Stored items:
* * *

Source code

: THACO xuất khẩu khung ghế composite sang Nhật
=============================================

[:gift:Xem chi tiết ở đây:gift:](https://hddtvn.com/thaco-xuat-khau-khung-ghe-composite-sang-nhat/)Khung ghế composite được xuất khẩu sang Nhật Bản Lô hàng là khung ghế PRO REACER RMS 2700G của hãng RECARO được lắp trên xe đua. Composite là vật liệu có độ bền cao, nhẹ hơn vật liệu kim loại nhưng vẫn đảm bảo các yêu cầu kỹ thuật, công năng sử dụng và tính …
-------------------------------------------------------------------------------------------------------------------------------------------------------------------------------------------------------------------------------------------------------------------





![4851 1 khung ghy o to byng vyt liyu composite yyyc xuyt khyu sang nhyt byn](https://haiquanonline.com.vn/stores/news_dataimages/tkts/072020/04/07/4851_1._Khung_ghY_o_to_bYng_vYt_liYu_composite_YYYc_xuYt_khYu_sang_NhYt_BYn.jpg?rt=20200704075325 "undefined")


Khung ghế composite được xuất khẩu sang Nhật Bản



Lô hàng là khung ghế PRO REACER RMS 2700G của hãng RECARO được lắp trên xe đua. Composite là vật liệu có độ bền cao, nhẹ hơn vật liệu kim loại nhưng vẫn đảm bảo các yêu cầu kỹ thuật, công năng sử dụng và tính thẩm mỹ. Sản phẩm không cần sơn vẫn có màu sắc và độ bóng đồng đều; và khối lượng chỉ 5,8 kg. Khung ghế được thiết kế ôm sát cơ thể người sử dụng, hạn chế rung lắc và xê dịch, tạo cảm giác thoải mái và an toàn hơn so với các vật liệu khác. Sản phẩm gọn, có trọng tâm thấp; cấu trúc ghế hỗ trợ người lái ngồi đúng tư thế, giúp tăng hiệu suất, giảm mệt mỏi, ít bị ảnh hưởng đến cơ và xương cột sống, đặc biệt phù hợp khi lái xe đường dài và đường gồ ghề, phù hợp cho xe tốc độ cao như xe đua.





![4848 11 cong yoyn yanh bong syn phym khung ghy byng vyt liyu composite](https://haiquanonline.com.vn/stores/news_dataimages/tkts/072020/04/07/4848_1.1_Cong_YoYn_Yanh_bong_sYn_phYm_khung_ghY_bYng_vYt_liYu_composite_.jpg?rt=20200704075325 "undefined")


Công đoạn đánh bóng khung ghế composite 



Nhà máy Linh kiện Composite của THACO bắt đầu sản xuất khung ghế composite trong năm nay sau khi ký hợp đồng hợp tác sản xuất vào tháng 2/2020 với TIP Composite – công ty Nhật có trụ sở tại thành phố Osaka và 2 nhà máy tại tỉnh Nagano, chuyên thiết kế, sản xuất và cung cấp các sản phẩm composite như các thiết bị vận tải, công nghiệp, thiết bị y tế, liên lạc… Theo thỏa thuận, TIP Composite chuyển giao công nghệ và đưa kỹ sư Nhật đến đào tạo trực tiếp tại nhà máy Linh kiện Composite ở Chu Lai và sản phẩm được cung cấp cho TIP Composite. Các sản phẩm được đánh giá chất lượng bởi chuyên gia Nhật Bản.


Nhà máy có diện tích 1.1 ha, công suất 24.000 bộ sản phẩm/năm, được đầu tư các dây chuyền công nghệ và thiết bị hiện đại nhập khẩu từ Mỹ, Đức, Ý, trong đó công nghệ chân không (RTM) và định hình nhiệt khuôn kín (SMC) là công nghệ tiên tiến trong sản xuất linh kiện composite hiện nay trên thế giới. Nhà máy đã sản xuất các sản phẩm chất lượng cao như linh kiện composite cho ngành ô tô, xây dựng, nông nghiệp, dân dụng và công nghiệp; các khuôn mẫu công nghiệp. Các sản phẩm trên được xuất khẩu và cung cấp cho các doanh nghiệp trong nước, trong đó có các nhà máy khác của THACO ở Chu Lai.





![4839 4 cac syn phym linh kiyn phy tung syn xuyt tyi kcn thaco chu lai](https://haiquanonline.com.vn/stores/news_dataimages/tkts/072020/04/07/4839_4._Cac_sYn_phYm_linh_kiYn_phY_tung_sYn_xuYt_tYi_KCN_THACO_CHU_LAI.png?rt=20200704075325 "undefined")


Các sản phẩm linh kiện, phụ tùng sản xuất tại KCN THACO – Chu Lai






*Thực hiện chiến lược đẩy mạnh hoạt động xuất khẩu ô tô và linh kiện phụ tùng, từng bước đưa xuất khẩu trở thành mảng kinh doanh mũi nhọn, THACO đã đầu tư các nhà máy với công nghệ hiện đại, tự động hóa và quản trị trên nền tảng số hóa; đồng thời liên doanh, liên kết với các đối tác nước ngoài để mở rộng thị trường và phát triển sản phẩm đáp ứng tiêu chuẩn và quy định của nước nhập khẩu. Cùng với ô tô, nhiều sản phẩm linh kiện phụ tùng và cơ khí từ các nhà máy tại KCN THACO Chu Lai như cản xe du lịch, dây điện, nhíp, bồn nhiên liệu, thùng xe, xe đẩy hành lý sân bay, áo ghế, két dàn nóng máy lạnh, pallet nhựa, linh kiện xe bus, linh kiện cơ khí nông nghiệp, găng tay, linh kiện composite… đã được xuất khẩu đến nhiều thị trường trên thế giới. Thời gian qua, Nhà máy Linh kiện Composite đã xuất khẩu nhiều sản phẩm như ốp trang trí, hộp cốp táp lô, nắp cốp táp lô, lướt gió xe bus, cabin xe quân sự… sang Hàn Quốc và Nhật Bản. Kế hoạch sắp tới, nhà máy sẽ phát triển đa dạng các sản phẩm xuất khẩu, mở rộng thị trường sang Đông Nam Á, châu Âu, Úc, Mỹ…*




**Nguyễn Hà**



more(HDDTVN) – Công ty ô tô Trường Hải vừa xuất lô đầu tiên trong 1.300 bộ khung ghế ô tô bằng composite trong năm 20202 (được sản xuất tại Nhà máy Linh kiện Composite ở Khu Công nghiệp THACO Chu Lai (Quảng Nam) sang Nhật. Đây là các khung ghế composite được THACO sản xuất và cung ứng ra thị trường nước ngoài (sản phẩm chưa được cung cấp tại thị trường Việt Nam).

* * *

Starting from the records above, filter out all lines except those containing the word "xuyt".

:: TASK SOLUTION ::
![4851 1 khung ghy o to byng vyt liyu composite yyyc xuyt khyu sang nhyt byn](https://haiquanonline.com.vn/stores/news_dataimages/tkts/072020/04/07/4851_1._Khung_ghY_o_to_bYng_vYt_liYu_composite_YYYc_xuYt_khYu_sang_NhYt_BYn.jpg?rt=20200704075325 "undefined")
![4839 4 cac syn phym linh kiyn phy tung syn xuyt tyi kcn thaco chu lai](https://haiquanonline.com.vn/stores/news_dataimages/tkts/072020/04/07/4839_4._Cac_sYn_phYm_linh_kiYn_phY_tung_sYn_xuYt_tYi_KCN_THACO_CHU_LAI.png?rt=20200704075325 "undefined")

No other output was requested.